(MATERIAL FOR THIS TASK Opens)
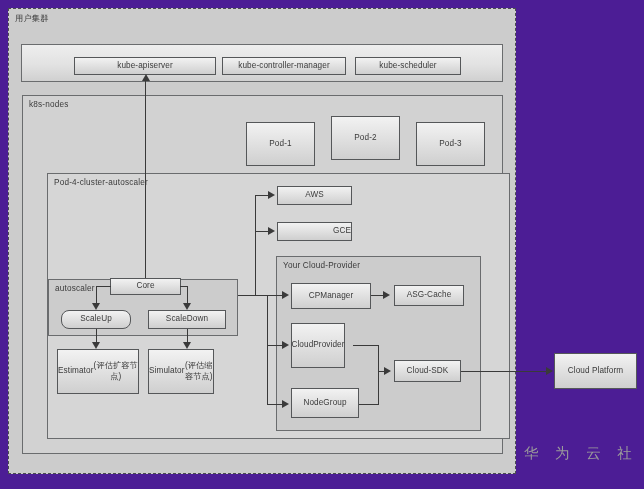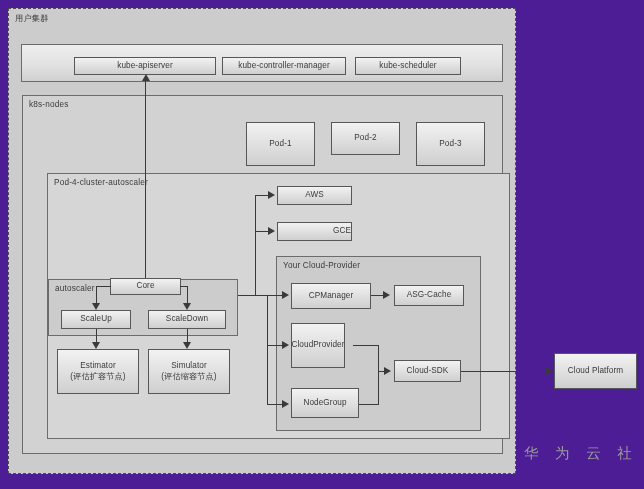"Pod-2" div.box { height: 33px -> 44px; top: 122px -> 116px }
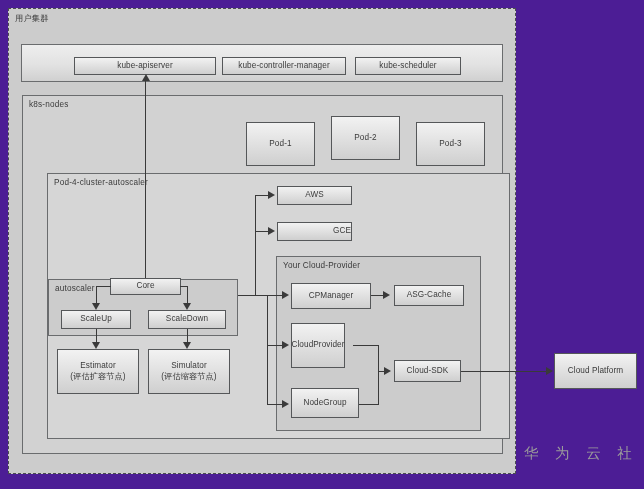"ScaleUp" div.box { border-radius: none -> 8px }
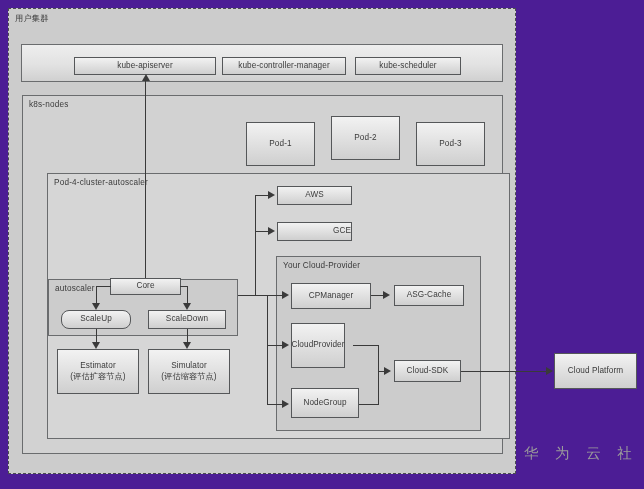"Estimator" .two-line { flex-direction: column -> none }
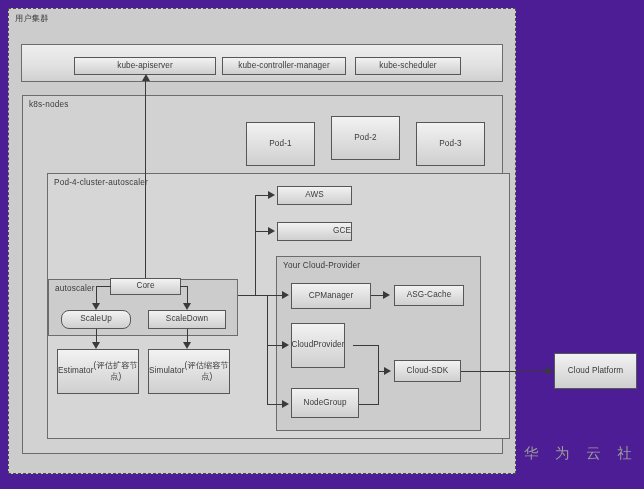"Simulator" div.box { width: 82px -> 66px }
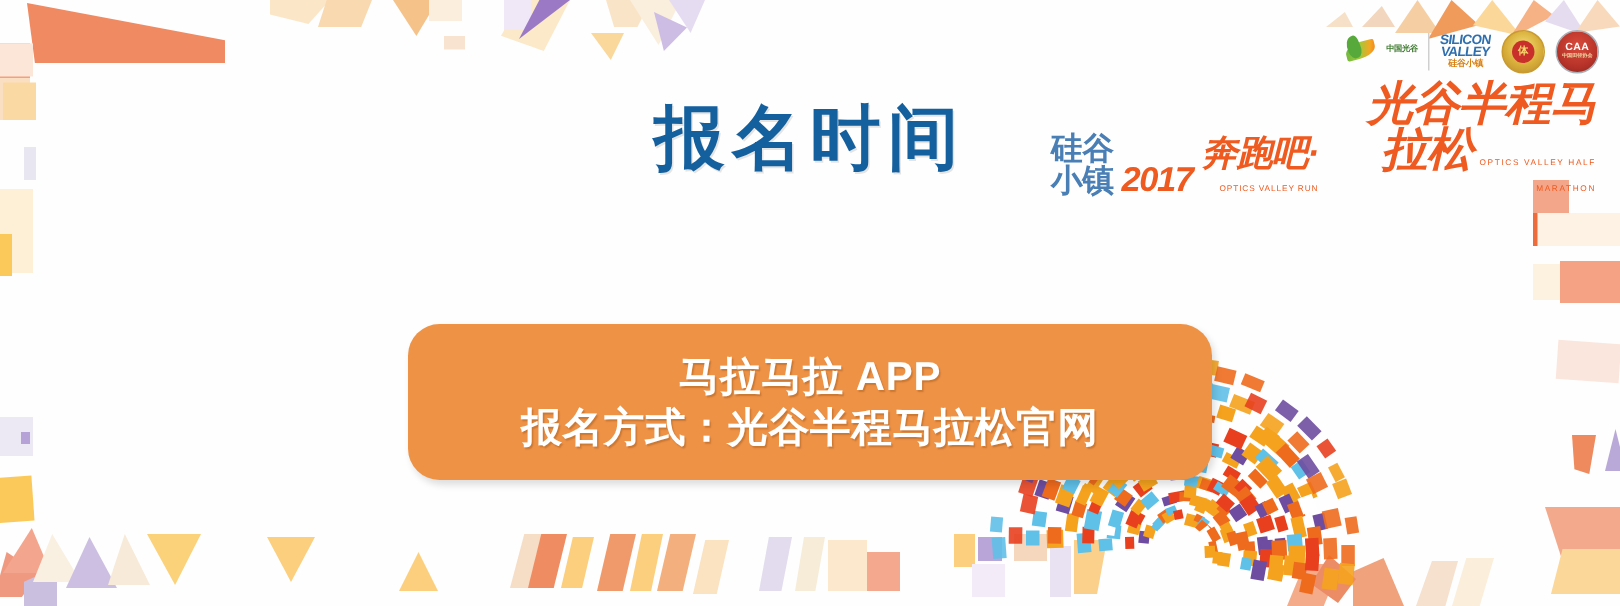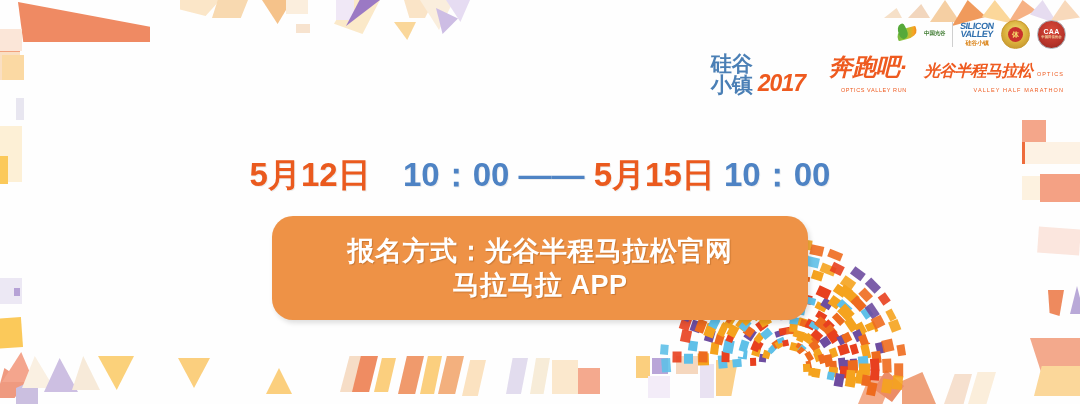"报名时间" div.headline { html: none -> <div>报名时间</div> }
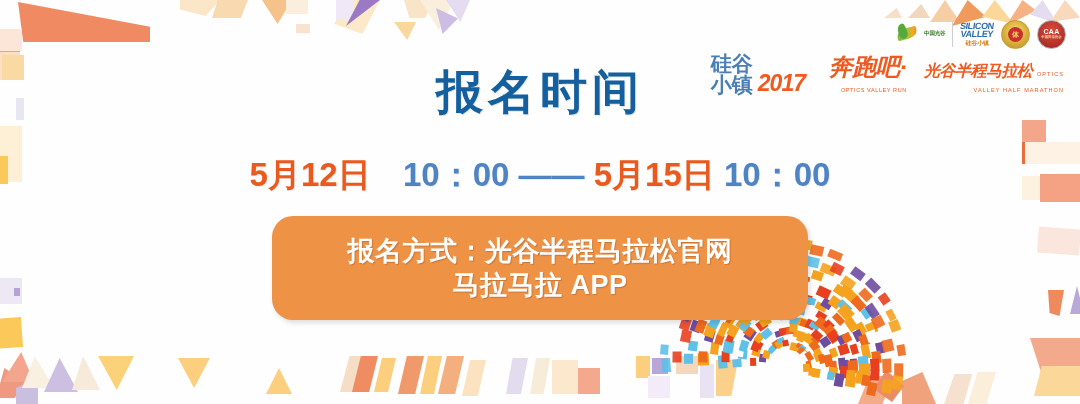"光谷半程马拉松" .wm-ogv { font-size: 16px -> 31px }
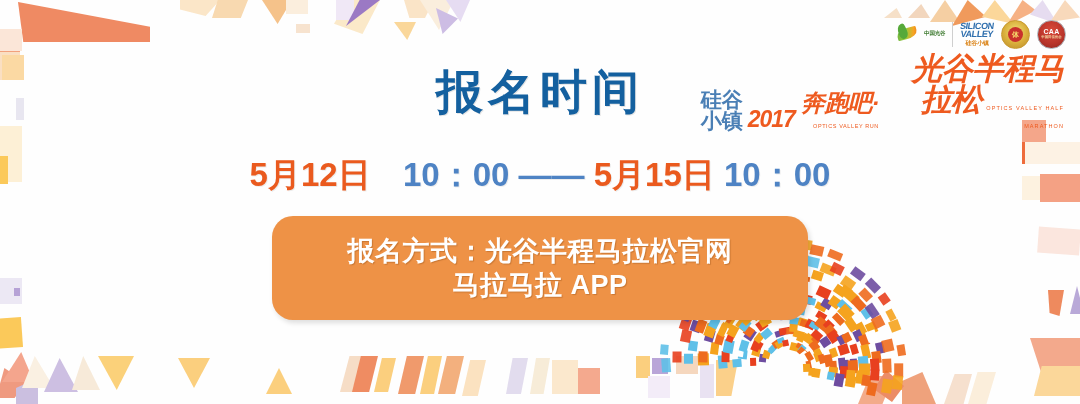"5月12日 10：00 —— 5月15日 10：00" div.dateline { html: <div> <span>5月12日</span> <span></span> <span>10：00</span> <span>——</span> <span>5月15日</span> <span>10：00</span> </div> -> none }
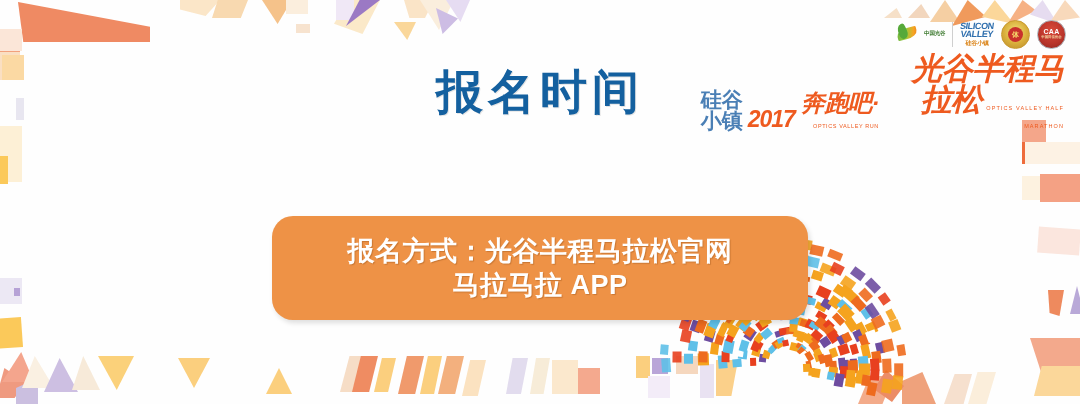"报名方式：光谷半程马拉松官网" div { order: before "马拉马拉 APP" -> after "马拉马拉 APP" }
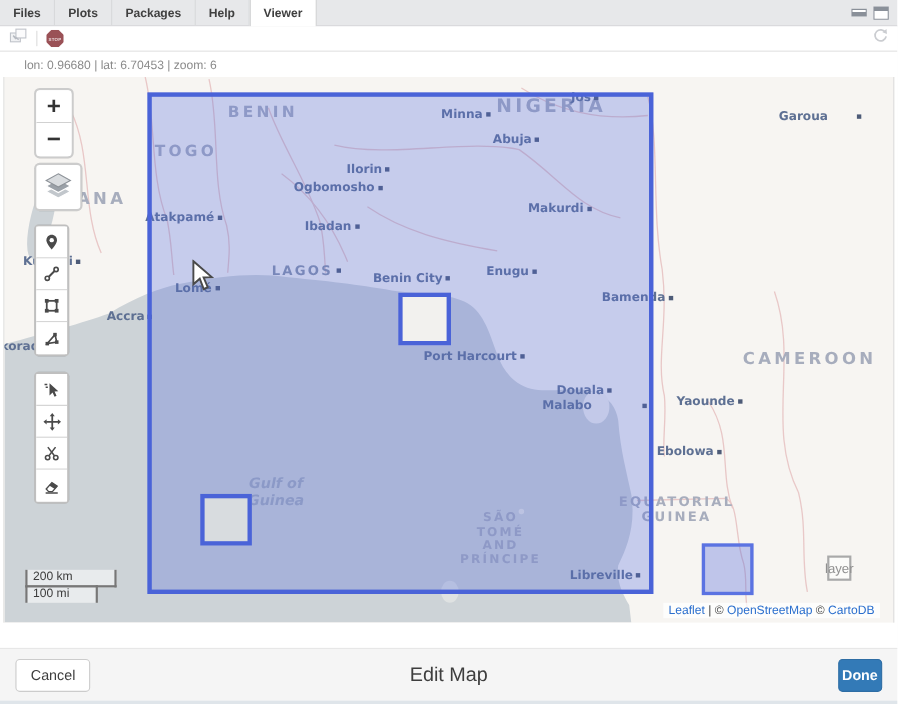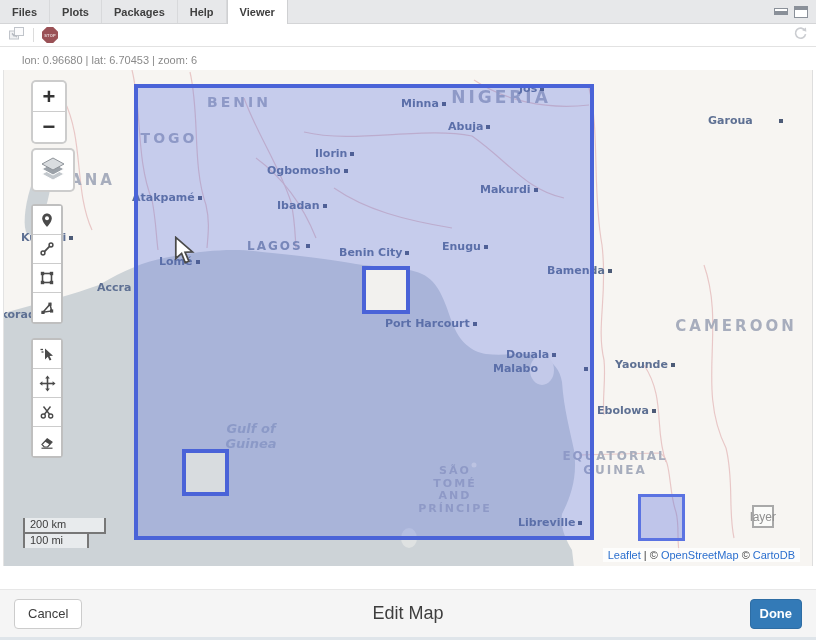"Garoua" div.city { top: 44px -> 29px }
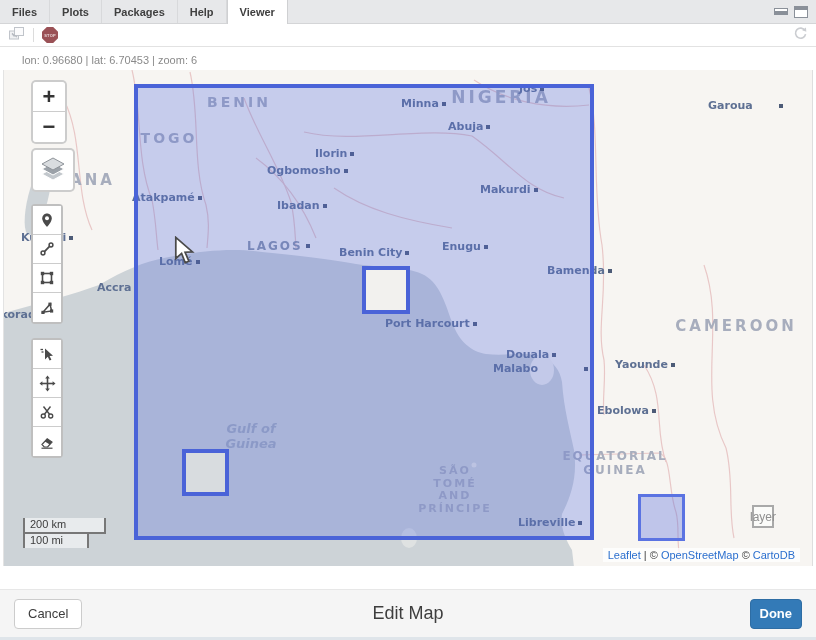"Gulf of" div.gulf { top: 352px -> 364px }
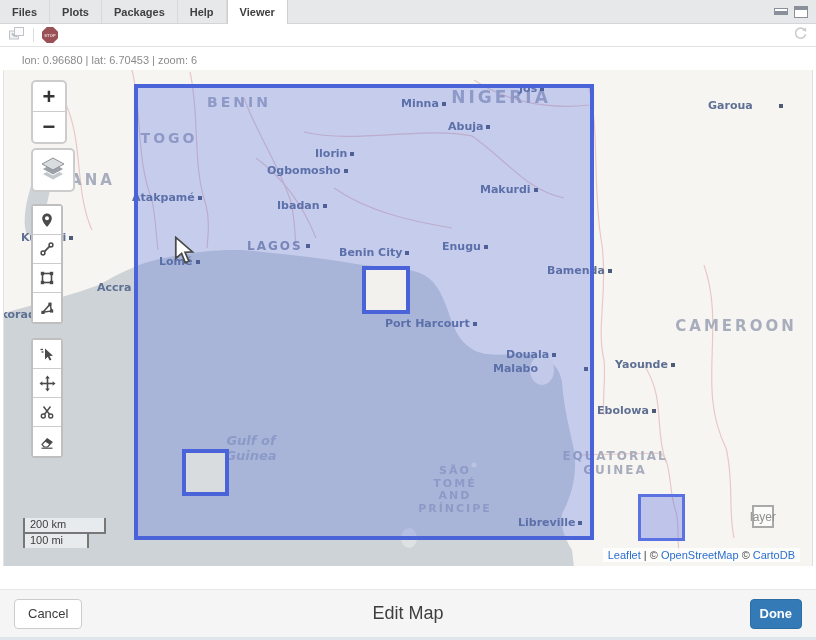"Done" .btn-done { padding: 0 9px -> 0 3px }
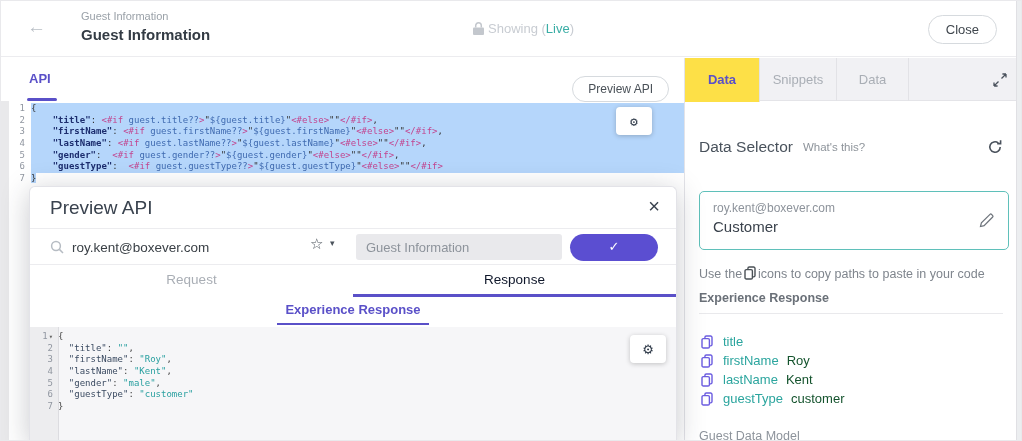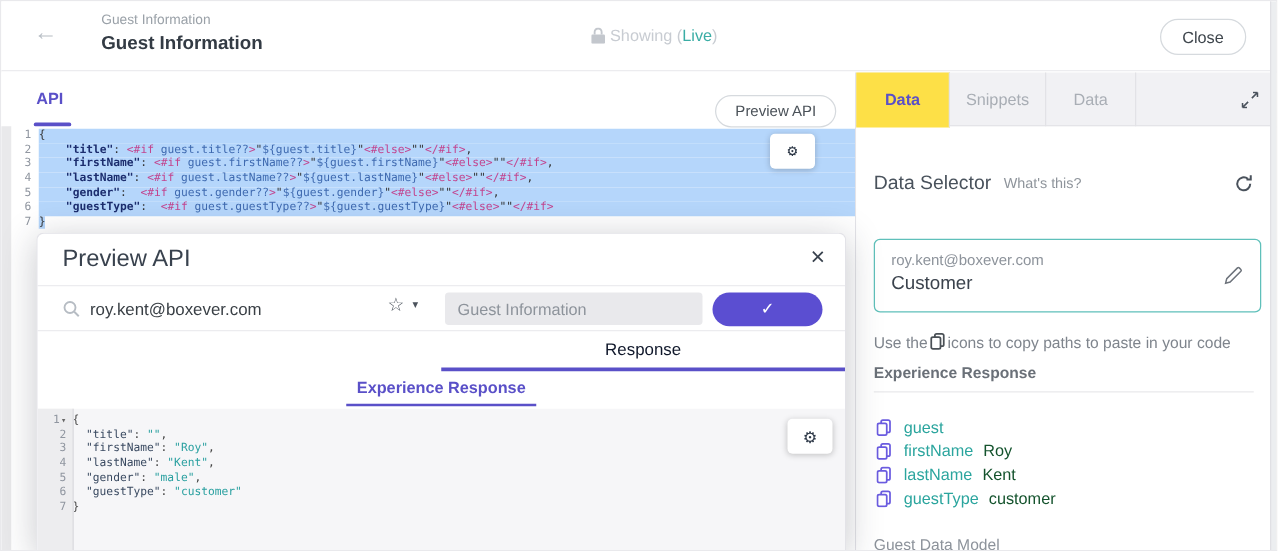"Request" div.mtab { html: none -> <div>Request</div> }
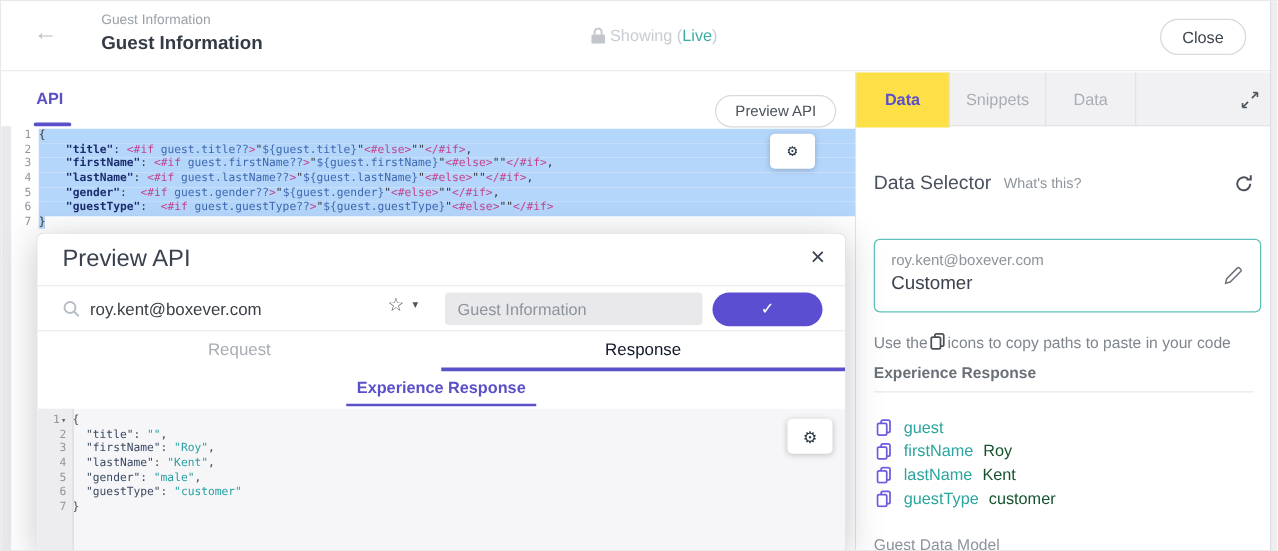"guest" span.fname { text: guest -> title }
(MATERIAL FOR THIS TASK Closes)
*WHAT TO PRODUCE*
Repeat the listing above exactly, omitting the pictures it contains.

*RESPONSE FOR THIS EXERCISE*
"Pod-2" div.box { height: 33px -> 44px; top: 122px -> 116px }
"ScaleUp" div.box { border-radius: none -> 8px }
"Estimator" .two-line { flex-direction: column -> none }
"Simulator" div.box { width: 82px -> 66px }
"报名时间" div.headline { html: none -> <div>报名时间</div> }
"光谷半程马拉松" .wm-ogv { font-size: 16px -> 31px }
"5月12日 10：00 —— 5月15日 10：00" div.dateline { html: <div> <span>5月12日</span> <span></span> <span>10：00</span> <span>——</span> <span>5月15日</span> <span>10：00</span> </div> -> none }
"报名方式：光谷半程马拉松官网" div { order: before "马拉马拉 APP" -> after "马拉马拉 APP" }
"Garoua" div.city { top: 44px -> 29px }
"Gulf of" div.gulf { top: 352px -> 364px }
"Done" .btn-done { padding: 0 9px -> 0 3px }
"Request" div.mtab { html: none -> <div>Request</div> }
"guest" span.fname { text: guest -> title }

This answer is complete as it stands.